The FBI stated, “The FBI has observed cybercriminals exploiting vulnerabilities in the smart contracts governing DeFi platforms to steal investors’ cryptocurrency.”
The #FBI warns that cyber criminals are increasingly exploiting vulnerabilities in decentralized finance (DeFi) platforms to steal investors cryptocurrency. If you think you are the victim of this, contact your local FBI field office or IC3. Learn more: https://t.co/fboL1N17JN pic.twitter.com/VKdbpbmEU1
— FBI (@FBI) August 29, 2022
In a public service announcement published on the FBI’s Internet Crime Complaint Center, the agency stated that nearly 97 percent of the cryptocurrency stolen between January and March 2022 was stolen from DeFi platforms.
The agency stated that the exploits cost investors’ money and advised investors to conduct research on DeFi platforms before using them and to urge platforms to improve monitoring and conduct code testing.
The FBI has warned that cybercriminals intend to exploit investors’ interest in cryptocurrencies and the complexity of functionality surrounding the open-source nature of DeFi platforms. The FBI has observed cybercriminals exploiting vulnerabilities in smart contracts that govern DeFi platforms to steal cryptocurrency from investors.
“Open source code repositories allow access to all individuals, including those with intentions,” the FBI said in a statement.
FBI asks investors to do proper research before investing
The FBI’s warning comes as DeFi platforms, which do not rely on third parties to conduct financial transactions on the blockchain, have been subjected to several major attacks this year, including the massive near $650 million Ronin bridge exploit earlier this year.
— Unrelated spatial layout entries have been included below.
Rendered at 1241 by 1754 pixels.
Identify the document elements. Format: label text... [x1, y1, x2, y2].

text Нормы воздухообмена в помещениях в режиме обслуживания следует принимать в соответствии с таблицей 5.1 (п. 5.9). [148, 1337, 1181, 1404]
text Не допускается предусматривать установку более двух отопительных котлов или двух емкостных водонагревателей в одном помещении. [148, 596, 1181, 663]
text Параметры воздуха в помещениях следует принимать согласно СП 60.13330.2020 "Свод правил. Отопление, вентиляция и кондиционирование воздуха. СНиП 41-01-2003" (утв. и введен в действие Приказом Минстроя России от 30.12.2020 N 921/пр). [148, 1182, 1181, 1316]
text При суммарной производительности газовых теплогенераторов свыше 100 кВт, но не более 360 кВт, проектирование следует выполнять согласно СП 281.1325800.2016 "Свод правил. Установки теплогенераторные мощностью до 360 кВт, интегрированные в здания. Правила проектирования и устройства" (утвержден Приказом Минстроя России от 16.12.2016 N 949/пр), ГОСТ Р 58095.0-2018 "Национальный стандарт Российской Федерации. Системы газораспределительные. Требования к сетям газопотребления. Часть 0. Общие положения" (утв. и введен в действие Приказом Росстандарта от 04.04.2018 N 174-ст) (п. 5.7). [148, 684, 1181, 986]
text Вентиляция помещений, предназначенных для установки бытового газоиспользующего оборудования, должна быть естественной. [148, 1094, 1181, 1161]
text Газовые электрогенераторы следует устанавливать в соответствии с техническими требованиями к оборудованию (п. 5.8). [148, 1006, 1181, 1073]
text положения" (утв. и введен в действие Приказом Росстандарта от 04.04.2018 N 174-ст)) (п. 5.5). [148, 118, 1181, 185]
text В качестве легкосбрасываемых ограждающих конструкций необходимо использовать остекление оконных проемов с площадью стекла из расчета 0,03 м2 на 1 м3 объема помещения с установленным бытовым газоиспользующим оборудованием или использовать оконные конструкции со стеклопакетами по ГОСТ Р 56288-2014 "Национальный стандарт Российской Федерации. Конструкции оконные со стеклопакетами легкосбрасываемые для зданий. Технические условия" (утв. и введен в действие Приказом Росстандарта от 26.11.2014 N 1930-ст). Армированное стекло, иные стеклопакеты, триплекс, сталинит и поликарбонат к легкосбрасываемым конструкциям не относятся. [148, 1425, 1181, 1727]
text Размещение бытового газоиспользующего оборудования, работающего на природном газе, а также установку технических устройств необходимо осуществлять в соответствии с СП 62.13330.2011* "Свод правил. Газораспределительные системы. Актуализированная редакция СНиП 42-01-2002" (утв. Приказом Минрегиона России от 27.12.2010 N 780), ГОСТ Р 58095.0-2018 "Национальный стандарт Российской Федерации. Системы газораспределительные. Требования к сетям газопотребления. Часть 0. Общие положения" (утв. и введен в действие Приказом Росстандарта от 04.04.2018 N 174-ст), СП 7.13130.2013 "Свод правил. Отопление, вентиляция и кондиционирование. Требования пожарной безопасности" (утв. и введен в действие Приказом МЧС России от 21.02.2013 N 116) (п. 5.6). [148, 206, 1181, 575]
The FBI has advised investors to conduct thorough research on DeFi platforms and seek advice from a licensed financial advisor. The agency mentioned code audits performed by independent auditors, which refer to a review of the platforms’ underlying code to identify vulnerabilities that can be exploited.
The FBI also briefed on how DeFi platforms can help increase security by testing their code for vulnerabilities and providing real-time analytics and monitoring. The FBI has urged American investors who hackers have targeted to contact the Internet Crime Complaint Center or their local FBI field office.
Earlier, US Deputy Attorney General Lisa Monaco announced the formation of the Virtual Asset Exploitation Unit as part of the FBI’s increased efforts to combat crime in the digital asset space.
According to a blog post on Chainalysis, seven of the ten most significant attacks in the fifteen months since April 2022 have targeted DeFi platforms. These seven DeFi hacks resulted in a $1.6 billion theft, while the three exchange hacks resulted in a $960 million heist.
As per the FBI’s information, criminals typically exploit DeFi platforms by initiating a flash loan vulnerability, exploiting signature verification, or manipulating trading pairs. To that end, the agency advised investors to conduct due diligence when using DeFi platforms and to use platforms that have undergone audits or have been in operation for some time.
According to the bureau, DeFi platforms should begin implementing real-time analysis, monitoring, and testing. The bureau suggested that the platforms should also have a strategy for dealing with exploits and alerting investors.